My dear friend here, Wendy Mewes, who has written many books on the history and culture of Brittany and shares a number of my interests, had tickets for an exhibition in a manoir in southern Finistère concerning the ‘lost lands’, drowned places of history and legend; something that interests me enormously. Think Lyonesse, between Cornwall and Scilly; Ys, here in the Baie de Douarnenez; the mythical Hy Brasil somewhere out in the Atlantic (‘the blessed isles of the west’ from Celtic mythology?); then there’s the Hesperides, another claimant of that title; Atlantis; Mu and so on. There is in fact also a sunken forest between Penzance/Marazion and St Michael’s Mount in Cornwall, as well as Borth, Aberystwyth, and Cantref y Gwaelod in Wales. One way and another I’ve written quite a lot about such places, with plenty more to write – I took sections on this out of Book One of A Spell in the Forest ready, one day, to be part of Book 11.
We took one of those beautiful empty wooded winding roads down towards Scaer where, Wendy remembered, there is a tall menhir; maybe 6 or more metres. It’s the menhir de St Jean at the edge of a field after a brief walk through a copse, and is a beauty.
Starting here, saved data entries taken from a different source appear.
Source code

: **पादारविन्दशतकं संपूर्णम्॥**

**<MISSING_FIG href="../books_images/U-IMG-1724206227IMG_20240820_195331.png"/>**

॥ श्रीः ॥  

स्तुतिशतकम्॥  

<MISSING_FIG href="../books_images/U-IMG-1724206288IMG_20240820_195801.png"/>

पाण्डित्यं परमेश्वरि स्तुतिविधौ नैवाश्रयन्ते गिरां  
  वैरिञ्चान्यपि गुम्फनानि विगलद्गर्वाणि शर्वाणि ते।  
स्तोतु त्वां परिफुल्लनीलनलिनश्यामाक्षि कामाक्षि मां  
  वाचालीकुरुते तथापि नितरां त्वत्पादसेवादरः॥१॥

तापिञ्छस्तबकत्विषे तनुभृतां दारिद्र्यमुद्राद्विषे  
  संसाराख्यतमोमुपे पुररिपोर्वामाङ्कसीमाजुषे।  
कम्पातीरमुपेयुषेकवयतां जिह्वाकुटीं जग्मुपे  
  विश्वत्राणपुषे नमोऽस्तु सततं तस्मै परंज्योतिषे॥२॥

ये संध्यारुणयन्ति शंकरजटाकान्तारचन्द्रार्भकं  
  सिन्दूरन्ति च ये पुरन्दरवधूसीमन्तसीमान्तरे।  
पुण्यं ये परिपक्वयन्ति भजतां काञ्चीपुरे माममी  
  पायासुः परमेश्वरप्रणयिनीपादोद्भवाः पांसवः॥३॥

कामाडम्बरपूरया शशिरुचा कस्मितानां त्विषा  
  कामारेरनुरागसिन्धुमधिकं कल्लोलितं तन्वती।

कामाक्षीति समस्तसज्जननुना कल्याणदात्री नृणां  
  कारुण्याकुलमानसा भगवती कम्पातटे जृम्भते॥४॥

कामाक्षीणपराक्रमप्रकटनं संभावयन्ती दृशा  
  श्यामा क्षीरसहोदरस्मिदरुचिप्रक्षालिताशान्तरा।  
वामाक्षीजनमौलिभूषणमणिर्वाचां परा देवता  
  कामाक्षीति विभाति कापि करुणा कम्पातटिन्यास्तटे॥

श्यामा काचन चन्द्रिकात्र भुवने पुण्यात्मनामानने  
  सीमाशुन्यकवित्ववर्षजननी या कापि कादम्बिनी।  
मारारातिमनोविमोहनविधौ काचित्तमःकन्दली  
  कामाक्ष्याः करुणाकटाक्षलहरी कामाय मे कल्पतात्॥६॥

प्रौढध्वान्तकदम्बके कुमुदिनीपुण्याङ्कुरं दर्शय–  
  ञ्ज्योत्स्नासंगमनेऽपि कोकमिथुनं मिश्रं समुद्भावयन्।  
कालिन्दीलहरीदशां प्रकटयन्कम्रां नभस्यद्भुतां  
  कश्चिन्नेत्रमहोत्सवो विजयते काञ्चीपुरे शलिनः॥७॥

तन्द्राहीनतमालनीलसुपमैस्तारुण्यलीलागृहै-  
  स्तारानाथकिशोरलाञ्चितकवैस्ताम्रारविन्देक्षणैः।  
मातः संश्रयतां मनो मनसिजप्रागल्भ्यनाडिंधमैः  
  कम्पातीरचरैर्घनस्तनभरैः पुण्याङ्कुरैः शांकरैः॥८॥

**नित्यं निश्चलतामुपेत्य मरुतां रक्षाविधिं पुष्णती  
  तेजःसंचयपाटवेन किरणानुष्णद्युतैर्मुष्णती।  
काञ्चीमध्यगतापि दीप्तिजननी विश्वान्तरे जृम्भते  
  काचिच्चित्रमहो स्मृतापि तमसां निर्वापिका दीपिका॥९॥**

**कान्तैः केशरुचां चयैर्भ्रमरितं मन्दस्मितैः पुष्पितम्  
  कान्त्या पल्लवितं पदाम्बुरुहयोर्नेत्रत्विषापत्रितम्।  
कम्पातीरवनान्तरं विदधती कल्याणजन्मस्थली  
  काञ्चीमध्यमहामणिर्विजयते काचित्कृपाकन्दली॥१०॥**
The exhibition was interesting, if a little slight on detail, but it was a good visit, enhanced by a good lunch. Wendy in her kindness had suddenly been concerned that there might not be a vegan option for me (there was), so had very thoughtfully put together some avocado and tomato sandwiches for me, with a selection of fruits and nuts as well. I ate both the café lunch and the sandwiches, and remembered how good it is to treat oneself sometimes!
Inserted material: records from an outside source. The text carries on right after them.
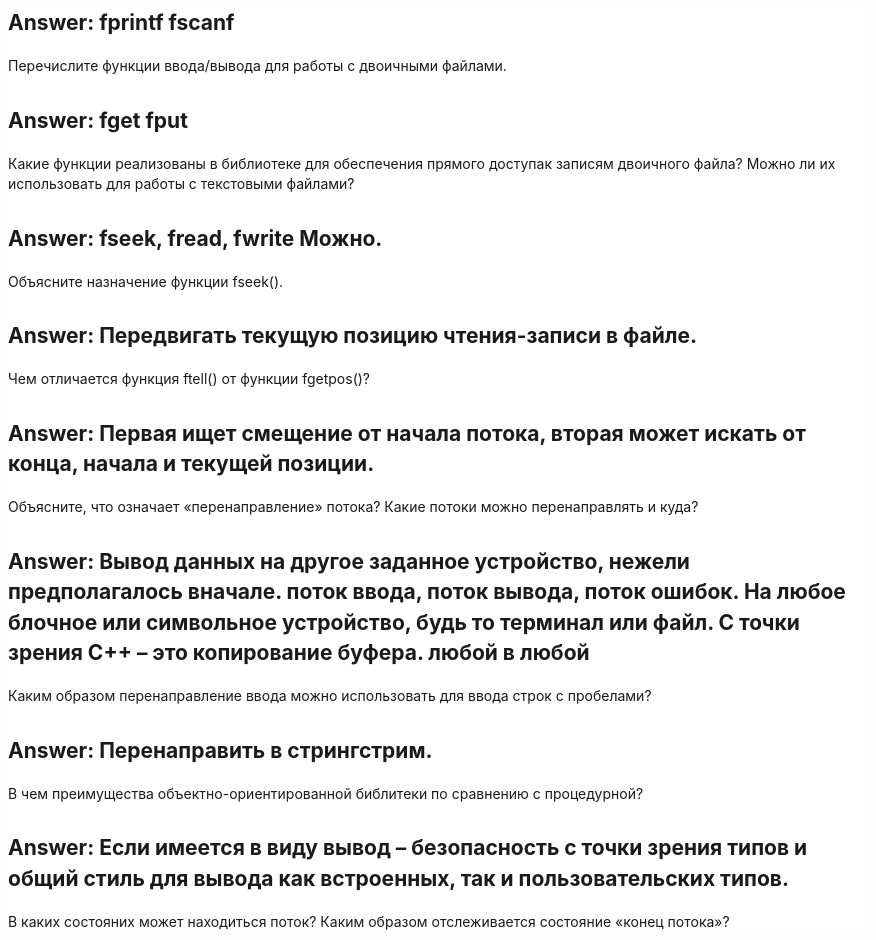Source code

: 
Answer:
    fprintf
    fscanf
-------------------------------------------------------------------------------------------------
Перечислите функции ввода/вывода для работы с двоичными файлами.


Answer:
    fget
    fput
-------------------------------------------------------------------------------------------------
Какие функции реализованы в библиотеке для обеспечения прямого доступак записям
двоичного файла? Можно ли их использовать для работы с текстовыми файлами?


Answer:
    fseek, fread, fwrite
    Можно.
-------------------------------------------------------------------------------------------------
Объясните назначение функции fseek().


Answer:
Передвигать текущую позицию чтения-записи в файле.
-------------------------------------------------------------------------------------------------
Чем отличается функция ftell() от функции fgetpos()?


Answer:
Первая ищет смещение от начала потока, вторая может искать от конца,
начала и текущей позиции.
-------------------------------------------------------------------------------------------------
Объясните, что означает «перенаправление» потока?
Какие потоки можно перенаправлять и куда?


Answer:
Вывод данных на другое заданное устройство, нежели предполагалось вначале.
поток ввода, поток вывода, поток ошибок. На любое блочное или символьное устройство,
будь то терминал или файл. С точки зрения С++ – это копирование буфера.
любой в любой
-------------------------------------------------------------------------------------------------
Каким образом перенаправление ввода можно использовать для ввода строк с пробелами?


Answer:
Перенаправить в стрингстрим.
-------------------------------------------------------------------------------------------------
В чем преимущества объектно-ориентированной библитеки по сравнению с процедурной?


Answer:
Если имеется в виду вывод – безопасность с точки зрения типов и общий стиль для
вывода как встроенных, так и пользовательских типов.
-------------------------------------------------------------------------------------------------
В каких состояних может находиться поток?
Каким образом отслеживается состояние «конец потока»?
The final treat was driving back, exploring some lanes, coming across a little trefoil-shaped chapel of St Cado: one that even Wendy didn’t know (images above and below).
Later
In the south, a half-moon glides high between the tall old oak and the tall old cherry. As I write this, the sun’s in late Cancer while the full moon is in Capricorn, opposite the sun, as the full moon always is: a slightly tricky placing, as the Moon’s home sign is Cancer and so she is opposite her home too. It’s high summer and the summer already feels old. The many shades of green of May and June are now more uniform, darker. Birds are quiet in the late evening now; no dusk chorus, just the odd bedtime twitter. On a hot day, such as we are just now having as I wrote this a week ago and the weather has changed, they barely sing in the daytime either. A pipistrelle bat dives and flitters in and out of the chestnut, oak and cherry leaves; and is joined by another. And now, a barn owl, probably quartering the North Field with its exploding vole population, for its young.
And to my enormous pleasure and delight, in the evenings we’re being visited by up to 30 swallows, an extended family, fishing over our unmown unsprayed meadows. What an honour in a very swallowless year.
It was a great pleasure to share those lovely things with you, Roselle. You would enhance any experience!
I hope you feel better soon. I always enjoy your posts, whether they come one at a time or in a bunch. Almost makes me want to move to Brittany.